Dari sisi pembiayaan, BPJS Kesehatan mencatat Talasemia menempati posisi ke-5 di antara penyakit tidak menular setelah penyakit jantung, gagal ginjal, kanker dan stroke yaitu Rp 2,78 triliun pada 2020.
Secara klinis ada tiga jenis talasemia, yakni talasemia mayor, talasemia intermedia, dan talasemia minor/trait/pembawa sifat. Pasien talasemia mayor memerlukan transfusi darah secara rutin seumur hidup (2-4 minggu sekali).

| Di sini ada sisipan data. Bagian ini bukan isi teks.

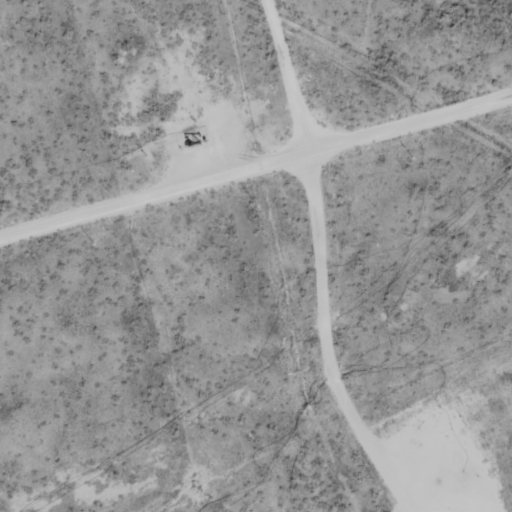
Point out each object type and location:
road: (257, 214)
road: (290, 253)
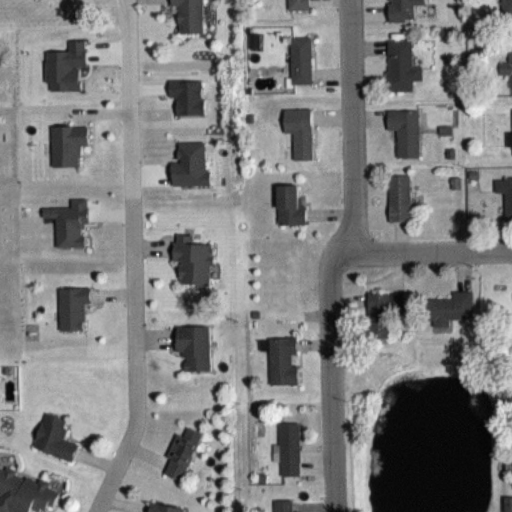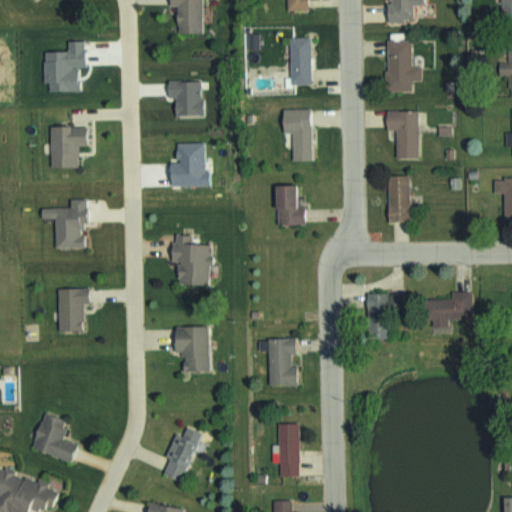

Berdasarkan hasil penelitian Eijkman pada 2012, diperkirakan angka kelahiran bayi dengan talasemia mayor sekitar 20% atau 2.500 anak dari jumlah penduduk 240 juta.
Pasien talasemia intermedia membutuhkan transfusi darah, tetapi tidak rutin. Sementara pasien talasemia minor, trait, pembawa sifat secara klinis sehat, hidup seperti orang normal secara fisik dan mental, tidak bergejala dan tidak memerlukan transfusi darah.
Sejalan dengan meningkatnya insiden talasemia di Indonesia, maka semakin banyak pasien yang bergantung pada transfusi darah sebagai pengobatan seumur hidup. Apabila sudah terjadi pernikahan sesama pembawa sifat, salah satu upaya pencegahan yang dapat dilakukan adalah melakukan penapisan kromosom pembawa penyakit melalui proses bayi tabung (IVF).
Setelah itu, dilanjutkan dengan pemeriksaan kromosom melalui teknologi PGT-M (Pre-Implantation Genetic Test for Monogenic disorder). Teknologi ini dapat mendeteksi mutase single-gene (monogenic) yang dapat mengakibatkan munculnya penyakit genetik bawaan seperti Thalassemia, Spinal Muscular Atropy dan Cystic Fibrosis.
Teknologi PGT-M juga dapat membantu pasangan mendapatkan keturunan dengan tingkat risiko rendah untuk terkena Thalassemia, Spinal Muscular Atropy, Cystic Fibrosis dan penyakit genetik lain.
"Dengan teknologi ini, kami dapat memberikan secercah harapan kepada pasien bahwa mereka dapat memiliki bayi yang sehat. Demikian juga, pasangan dengan talasemia minor dapat dipastikan memiliki anak-anak yang terbebas dari talasemia dan hidup sehat," tutur dr. Arie.